Re: how to calculate the size of string in bytes?

From: Eli Zaretskii
Subject: Re: how to calculate the size of string in bytes?
Date: Tue, 18 Aug 2015 22:49:58 +0300

> Date: Tue, 18 Aug 2015 21:30:49 +0200
> Cc: address@hidden
> From:  <address@hidden>
> I was having difficulties in understanding you

Sorry about that.  It's a complex issue to explain in a few words.

> Now I understand: Emacs's internal (raw) coding system can represent
> "characters not expressible in utf-8".

More accurately, it can represent characters outside the Unicode code

And please don't call that "raw"; the internal representation of
characters used by Emacs is known as 'utf-8-emacs'.

> The function encode-coding-string passes those bytes silently
> through, outputting an invalid utf-8 sequence.

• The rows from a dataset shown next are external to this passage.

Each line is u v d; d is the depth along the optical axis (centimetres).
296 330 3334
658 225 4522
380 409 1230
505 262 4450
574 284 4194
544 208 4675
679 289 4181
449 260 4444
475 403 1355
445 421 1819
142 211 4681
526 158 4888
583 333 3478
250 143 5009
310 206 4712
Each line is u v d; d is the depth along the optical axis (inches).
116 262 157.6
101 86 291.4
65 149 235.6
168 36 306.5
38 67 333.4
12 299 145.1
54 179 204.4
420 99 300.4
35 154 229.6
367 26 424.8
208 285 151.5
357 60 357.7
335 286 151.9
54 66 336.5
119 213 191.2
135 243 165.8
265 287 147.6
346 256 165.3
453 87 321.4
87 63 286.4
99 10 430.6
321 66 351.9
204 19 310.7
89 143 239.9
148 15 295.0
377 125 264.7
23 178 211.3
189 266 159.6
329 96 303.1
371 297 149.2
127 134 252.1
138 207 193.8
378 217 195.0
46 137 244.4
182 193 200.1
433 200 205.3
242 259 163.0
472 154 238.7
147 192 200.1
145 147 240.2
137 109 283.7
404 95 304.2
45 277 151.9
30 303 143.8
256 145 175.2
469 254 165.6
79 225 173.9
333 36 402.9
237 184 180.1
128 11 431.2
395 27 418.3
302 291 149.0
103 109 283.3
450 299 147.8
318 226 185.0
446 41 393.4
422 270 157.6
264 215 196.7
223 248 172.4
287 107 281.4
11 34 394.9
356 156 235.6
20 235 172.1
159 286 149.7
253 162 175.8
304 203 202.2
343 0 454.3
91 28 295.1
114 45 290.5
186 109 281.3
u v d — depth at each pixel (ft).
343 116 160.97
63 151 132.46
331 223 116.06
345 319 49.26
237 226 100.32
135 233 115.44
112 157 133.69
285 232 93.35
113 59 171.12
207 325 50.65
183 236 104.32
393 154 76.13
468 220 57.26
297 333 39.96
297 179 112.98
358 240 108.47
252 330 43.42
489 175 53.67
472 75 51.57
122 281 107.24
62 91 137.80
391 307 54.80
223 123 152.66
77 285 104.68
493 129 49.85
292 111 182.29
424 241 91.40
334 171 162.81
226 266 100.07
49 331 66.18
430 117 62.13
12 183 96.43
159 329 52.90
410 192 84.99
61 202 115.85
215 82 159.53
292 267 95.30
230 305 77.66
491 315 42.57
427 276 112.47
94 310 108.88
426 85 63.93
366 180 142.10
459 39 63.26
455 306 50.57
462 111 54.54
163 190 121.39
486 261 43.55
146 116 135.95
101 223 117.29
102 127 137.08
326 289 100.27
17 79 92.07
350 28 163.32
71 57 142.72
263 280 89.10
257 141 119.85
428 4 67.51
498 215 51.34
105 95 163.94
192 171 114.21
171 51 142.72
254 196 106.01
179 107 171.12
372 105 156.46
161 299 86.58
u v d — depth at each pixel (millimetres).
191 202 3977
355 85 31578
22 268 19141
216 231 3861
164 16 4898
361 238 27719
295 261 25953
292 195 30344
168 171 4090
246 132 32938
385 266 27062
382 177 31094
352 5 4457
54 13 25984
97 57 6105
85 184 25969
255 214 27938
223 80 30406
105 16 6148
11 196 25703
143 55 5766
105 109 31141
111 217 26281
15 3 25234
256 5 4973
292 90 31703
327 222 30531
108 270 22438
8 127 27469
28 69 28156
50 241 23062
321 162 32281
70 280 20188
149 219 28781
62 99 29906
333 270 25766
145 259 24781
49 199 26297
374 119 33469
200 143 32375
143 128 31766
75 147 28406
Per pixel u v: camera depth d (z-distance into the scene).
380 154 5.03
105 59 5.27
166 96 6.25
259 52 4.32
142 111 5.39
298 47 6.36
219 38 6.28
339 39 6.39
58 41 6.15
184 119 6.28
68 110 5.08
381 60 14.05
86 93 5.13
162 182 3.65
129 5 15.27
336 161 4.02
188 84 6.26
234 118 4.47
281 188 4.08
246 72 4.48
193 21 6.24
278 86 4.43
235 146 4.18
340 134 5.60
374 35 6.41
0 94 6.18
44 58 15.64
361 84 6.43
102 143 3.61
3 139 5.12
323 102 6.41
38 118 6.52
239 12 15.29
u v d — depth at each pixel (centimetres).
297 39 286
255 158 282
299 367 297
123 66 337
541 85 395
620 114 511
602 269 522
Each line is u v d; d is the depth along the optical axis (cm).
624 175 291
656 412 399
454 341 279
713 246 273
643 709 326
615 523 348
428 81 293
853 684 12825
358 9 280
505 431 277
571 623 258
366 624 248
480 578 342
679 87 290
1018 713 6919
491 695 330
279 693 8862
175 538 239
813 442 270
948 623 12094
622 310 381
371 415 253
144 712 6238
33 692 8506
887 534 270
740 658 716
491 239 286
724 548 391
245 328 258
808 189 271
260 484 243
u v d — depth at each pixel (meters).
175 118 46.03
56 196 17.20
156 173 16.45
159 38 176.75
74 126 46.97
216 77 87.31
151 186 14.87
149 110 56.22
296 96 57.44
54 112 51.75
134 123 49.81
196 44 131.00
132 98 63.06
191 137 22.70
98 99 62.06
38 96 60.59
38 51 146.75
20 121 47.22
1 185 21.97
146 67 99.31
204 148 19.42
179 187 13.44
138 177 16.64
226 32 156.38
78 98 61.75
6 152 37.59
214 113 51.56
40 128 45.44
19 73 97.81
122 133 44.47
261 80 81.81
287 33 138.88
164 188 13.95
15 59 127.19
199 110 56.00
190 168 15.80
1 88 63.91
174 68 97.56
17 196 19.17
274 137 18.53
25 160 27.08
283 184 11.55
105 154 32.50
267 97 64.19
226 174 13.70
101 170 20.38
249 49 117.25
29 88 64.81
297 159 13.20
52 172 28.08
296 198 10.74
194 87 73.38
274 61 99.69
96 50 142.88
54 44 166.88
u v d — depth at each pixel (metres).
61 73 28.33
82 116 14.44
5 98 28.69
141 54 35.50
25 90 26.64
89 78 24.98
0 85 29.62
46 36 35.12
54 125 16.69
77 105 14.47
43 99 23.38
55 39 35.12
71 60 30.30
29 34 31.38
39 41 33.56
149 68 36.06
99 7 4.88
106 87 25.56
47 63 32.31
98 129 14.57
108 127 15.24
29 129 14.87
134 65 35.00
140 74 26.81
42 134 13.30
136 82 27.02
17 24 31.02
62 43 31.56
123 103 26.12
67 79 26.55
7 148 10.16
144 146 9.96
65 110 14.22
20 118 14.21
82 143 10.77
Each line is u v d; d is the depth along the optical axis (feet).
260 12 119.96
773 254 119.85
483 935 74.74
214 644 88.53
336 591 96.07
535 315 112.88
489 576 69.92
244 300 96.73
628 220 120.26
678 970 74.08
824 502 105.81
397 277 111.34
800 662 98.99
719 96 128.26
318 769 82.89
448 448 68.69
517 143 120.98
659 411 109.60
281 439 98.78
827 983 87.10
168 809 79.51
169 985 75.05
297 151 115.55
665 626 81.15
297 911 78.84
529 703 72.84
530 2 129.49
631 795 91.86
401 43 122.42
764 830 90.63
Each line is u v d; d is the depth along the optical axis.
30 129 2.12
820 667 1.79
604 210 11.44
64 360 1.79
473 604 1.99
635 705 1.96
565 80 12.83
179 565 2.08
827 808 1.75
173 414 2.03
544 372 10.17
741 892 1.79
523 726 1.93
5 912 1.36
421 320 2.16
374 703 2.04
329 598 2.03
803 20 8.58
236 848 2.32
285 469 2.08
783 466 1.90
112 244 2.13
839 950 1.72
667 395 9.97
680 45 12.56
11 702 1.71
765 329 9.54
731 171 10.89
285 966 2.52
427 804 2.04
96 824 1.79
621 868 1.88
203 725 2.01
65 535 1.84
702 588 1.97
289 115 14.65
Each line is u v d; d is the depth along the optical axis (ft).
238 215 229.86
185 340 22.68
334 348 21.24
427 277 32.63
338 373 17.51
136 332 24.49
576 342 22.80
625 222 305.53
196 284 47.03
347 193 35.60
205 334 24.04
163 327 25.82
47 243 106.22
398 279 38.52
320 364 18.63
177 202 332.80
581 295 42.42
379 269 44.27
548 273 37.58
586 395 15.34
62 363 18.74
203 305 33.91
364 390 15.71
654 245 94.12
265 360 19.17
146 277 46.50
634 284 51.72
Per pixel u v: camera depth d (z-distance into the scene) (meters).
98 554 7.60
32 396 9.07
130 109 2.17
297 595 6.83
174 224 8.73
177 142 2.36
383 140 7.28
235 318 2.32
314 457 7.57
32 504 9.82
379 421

Yes.  Although in interactive functions Emacs will normally complain
and ask for a better encoding.

> So I venture the guess that when the Emacs buffer contains something
> epressible as valid utf-8, 'utf-8 and 'raw are equivalent


> (what about combining characters?)

Emacs doesn't normalize/compose/decompose characters when it encodes
text (with a notable exception of the utf-8-hfs encoding).
Applications that want this should do that themselves, e.g. using the
facilities in ucs-normalize.el.